All hail our new pigeon overloads. RoStyle/Shutterstock

Imagine a world where rhinos and tigers and zebras have been replaced by pigeons, rats and more pigeons.

According to a new study, published this week in PLOS Biology, we're already on our way to that mono-specied future. And it will come at the expense of some of the planet's most iconic animals.

The trouble, the British researchers say, is that as humans develop land for cities and farms, some animals prove better than others at living in them.

Those would be pigeons and rats, as well as sparrows and mice.

For the study, scientists looked at 20,000 plants and animals in 81 countries. They found that animals with wide-ranging habitats, like rats and pigeons, saw their numbers increase where humans changed the land.

Animals with a narrower range, like rhinos, weren't so lucky. Farmlands and cities took a notable toll on their population.

"We show around the world that when humans modify habitats, these unique species are consistently lost and are replaced by species that are found everywhere, such as pigeons in cities and rats in farmland," Tim Newbold, a research fellow at University College London, noted in the study.

By "everywhere," scientists mean that if you traveled to the remotest pocket of east India to catch a glimpse of a Bengal tiger, you'd probably see rats instead.

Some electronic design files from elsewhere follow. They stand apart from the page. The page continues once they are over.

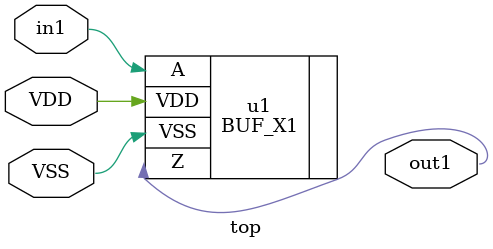
<source format=v>
module top (in1,
    out1,
    VDD,
    VSS);
 input in1;
 output out1;
 input VDD;
 input VSS;


 BUF_X1 u1 (.A(in1),
    .Z(out1),
    .VDD(VDD),
    .VSS(VSS));
endmodule

</source>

And if you trek to Alaska hoping to see a polar bear? More rats.

Rat holding a sign that reads, 'Free kisses.'
Wherever we travel in this world, there will always be a rat waiting to greet us. Jullius/Shutterstock

And how about those pigeons that photobombed every picture you took from Tokyo to Istanbul to New Delhi?

That's not to say pigeons don't have a place in this world. Nor are they without merits — like, for example, their astounding intelligence.

But we know that a healthy Earth is one that is biologically diverse. There are no bit parts in nature, as every living thing plays a critical role on the planetary stage.

"These findings, by showing how biodiversity typically responds to human developments, have real relevance for global conservation efforts as well as sustainable development strategies," study co-author Samantha Hill notes in the release. "Diversity of life provides resilience to change, and so it is very much in our own best interests to conserve a wide range of species."

Still, there's little chance humans will suddenly stop modifying land on this planet — as our population surges and we rely increasingly on the planet's resources to feed those hungry mouths.

But to avoid wildlife homogenization — and preserve animals that are both culturally and ecologically vital — we may have to adjust conservation strategies to give small-range animals a chance to carve out some space.

Before pigeons and rats inherit the Earth.